10. A method, comprising:

decoding a binary set of data using a tree structure, wherein said decoding step decodes a portion of the binary set using a portion of the tree structure and decodes another portion of the binary set by reusing at least some of the portion of the tree structure used to decode the portion of the binary set.

11. The method of claim 10, wherein the at least some of the portion of the tree structure reused to decode the other portion of the binary set is recursively reused.

12. The method of claim 10, wherein the binary set represents a significance of transform coefficients, and the significance of transform coefficients of a transform above a pre-specified size re-uses tree structure portions corresponding to transforms smaller than the pre-specified size.

13. The method of claim 10, wherein the apparatus is comprised in a video decoder.

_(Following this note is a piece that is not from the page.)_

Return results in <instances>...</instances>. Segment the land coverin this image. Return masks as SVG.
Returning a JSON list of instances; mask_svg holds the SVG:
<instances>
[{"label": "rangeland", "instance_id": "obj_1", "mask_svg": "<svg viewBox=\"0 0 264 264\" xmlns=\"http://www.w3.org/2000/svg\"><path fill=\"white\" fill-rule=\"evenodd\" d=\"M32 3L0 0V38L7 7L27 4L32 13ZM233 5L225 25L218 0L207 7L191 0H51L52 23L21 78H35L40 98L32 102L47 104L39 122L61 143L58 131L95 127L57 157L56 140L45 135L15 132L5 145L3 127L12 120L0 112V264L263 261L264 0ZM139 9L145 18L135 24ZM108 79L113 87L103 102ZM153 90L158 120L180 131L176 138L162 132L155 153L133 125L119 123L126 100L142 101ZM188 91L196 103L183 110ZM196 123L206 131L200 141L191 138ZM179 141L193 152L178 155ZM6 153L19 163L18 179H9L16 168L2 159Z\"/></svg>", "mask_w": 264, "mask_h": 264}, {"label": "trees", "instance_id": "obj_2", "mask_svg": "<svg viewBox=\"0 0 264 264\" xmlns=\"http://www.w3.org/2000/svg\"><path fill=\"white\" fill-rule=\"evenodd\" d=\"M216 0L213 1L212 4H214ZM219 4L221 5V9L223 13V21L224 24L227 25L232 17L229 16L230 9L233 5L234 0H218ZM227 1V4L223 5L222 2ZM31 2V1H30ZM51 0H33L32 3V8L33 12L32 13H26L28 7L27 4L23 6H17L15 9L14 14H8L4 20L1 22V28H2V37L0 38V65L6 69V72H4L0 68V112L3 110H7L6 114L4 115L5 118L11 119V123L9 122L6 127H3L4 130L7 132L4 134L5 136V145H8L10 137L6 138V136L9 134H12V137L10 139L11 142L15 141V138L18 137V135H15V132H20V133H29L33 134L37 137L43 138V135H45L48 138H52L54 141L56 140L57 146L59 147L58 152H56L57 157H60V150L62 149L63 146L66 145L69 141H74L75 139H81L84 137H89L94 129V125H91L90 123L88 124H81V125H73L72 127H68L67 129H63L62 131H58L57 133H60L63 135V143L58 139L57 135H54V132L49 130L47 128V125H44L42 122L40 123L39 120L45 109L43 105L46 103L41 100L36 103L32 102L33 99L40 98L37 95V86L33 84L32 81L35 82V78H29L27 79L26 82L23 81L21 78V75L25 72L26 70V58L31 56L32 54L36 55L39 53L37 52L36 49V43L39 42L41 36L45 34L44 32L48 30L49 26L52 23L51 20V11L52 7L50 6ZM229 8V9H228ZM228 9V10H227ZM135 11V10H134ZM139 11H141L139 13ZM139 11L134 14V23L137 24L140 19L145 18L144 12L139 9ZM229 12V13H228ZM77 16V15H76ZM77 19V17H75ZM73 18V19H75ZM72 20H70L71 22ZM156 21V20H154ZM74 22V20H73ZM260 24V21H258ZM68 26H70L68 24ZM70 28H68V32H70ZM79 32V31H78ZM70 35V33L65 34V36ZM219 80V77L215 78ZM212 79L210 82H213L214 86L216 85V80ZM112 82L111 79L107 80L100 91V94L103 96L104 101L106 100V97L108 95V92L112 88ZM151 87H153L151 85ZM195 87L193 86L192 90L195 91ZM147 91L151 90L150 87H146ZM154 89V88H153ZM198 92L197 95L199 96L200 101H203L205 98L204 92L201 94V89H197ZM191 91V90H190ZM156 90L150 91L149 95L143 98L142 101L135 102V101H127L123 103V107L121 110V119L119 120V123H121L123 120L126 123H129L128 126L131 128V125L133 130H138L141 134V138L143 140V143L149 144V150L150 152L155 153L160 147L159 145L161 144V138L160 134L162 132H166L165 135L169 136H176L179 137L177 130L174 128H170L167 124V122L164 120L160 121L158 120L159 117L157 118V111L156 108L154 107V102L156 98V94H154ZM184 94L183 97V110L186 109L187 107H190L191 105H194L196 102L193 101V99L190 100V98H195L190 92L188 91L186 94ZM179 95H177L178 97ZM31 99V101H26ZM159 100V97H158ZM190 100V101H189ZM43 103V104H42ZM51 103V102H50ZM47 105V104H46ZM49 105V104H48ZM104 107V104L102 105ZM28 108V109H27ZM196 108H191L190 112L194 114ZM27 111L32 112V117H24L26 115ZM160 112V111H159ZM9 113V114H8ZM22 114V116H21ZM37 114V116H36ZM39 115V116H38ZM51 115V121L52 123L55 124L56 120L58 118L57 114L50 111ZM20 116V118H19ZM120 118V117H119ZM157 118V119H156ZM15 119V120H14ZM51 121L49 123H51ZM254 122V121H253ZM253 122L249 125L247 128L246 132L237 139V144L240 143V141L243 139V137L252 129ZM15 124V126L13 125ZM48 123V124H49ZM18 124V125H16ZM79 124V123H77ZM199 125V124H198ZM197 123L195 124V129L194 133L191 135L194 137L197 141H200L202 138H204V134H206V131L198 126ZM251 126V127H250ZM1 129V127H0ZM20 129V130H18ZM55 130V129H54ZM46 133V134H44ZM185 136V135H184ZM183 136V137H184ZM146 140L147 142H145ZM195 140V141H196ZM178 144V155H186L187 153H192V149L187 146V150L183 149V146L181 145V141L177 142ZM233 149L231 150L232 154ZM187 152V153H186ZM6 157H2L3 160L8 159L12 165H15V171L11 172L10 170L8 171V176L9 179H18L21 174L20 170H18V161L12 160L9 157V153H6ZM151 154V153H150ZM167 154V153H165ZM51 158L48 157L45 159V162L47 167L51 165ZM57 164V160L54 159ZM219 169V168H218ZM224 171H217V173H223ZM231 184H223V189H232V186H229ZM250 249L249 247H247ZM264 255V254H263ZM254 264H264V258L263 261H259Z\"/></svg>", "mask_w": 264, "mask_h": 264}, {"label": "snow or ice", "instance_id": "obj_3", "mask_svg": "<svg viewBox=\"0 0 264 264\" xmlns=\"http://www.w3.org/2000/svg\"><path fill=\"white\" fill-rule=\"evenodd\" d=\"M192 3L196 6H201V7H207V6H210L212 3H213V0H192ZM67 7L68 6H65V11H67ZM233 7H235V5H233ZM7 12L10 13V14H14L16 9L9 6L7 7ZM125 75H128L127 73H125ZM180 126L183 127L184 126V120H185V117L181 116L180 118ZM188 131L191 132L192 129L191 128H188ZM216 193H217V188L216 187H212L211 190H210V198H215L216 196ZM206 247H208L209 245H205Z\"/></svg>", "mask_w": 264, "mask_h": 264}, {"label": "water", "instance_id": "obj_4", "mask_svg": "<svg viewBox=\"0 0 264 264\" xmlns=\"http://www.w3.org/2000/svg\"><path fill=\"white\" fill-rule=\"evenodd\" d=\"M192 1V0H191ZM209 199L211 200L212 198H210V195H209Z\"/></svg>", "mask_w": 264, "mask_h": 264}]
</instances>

14. The method of claim 10, wherein a decision of which tree structure portions are to be reused is based on properties of the content to which the binary set corresponds.

15. The method of claim 14, wherein the properties of the content that are evaluated to render the decision are derived from a coefficient significance map.

16. The method of claim 14, wherein the decision is based on whether the properties are similar based on one or more similarity metrics.

17. A non-transitory, computer-readable storage media having video signal data encoded thereupon, comprising:

a binary set encoded of data using a tree structure, wherein a portion of the binary set is encoded using a portion of the tree structure and another portion of the binary set is encoded by reusing at least some of the portion of the tree structure used to encode the portion of the binary set.